→ **SOURCE DATA**:
——————

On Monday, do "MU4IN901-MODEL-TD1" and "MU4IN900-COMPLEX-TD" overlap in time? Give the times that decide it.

——————

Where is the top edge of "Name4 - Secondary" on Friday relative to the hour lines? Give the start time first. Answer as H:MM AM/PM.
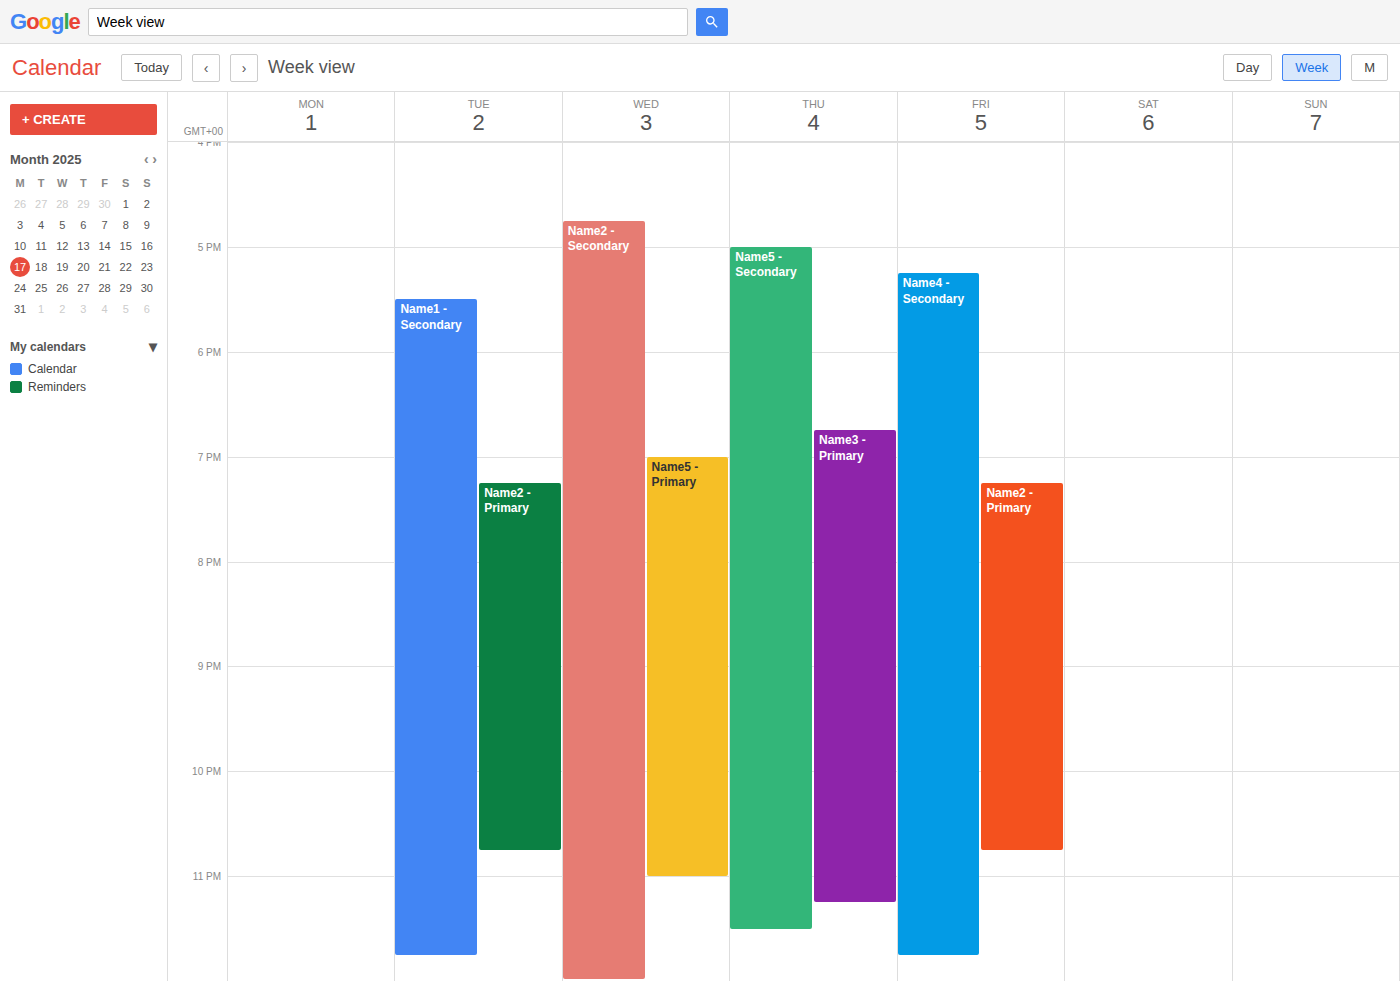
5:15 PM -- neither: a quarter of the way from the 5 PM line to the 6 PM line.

——————

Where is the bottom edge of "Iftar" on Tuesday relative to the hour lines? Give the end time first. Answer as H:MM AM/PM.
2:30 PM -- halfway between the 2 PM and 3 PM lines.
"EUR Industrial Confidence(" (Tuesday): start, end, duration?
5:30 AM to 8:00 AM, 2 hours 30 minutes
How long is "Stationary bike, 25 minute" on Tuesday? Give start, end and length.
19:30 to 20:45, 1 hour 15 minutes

——————

→ **WORK TO COMPLETE**:
Rewrite the records from the line that has "start, end, duration?" through the line that has "19:30 to 20:45, 1 hour 15 minutes", renaming "Tuesday" to "Wednesday" and changing nothing else.

→ **PROBLEM SOLUTION**:
"EUR Industrial Confidence(" (Wednesday): start, end, duration?
5:30 AM to 8:00 AM, 2 hours 30 minutes
How long is "Stationary bike, 25 minute" on Wednesday? Give start, end and length.
19:30 to 20:45, 1 hour 15 minutes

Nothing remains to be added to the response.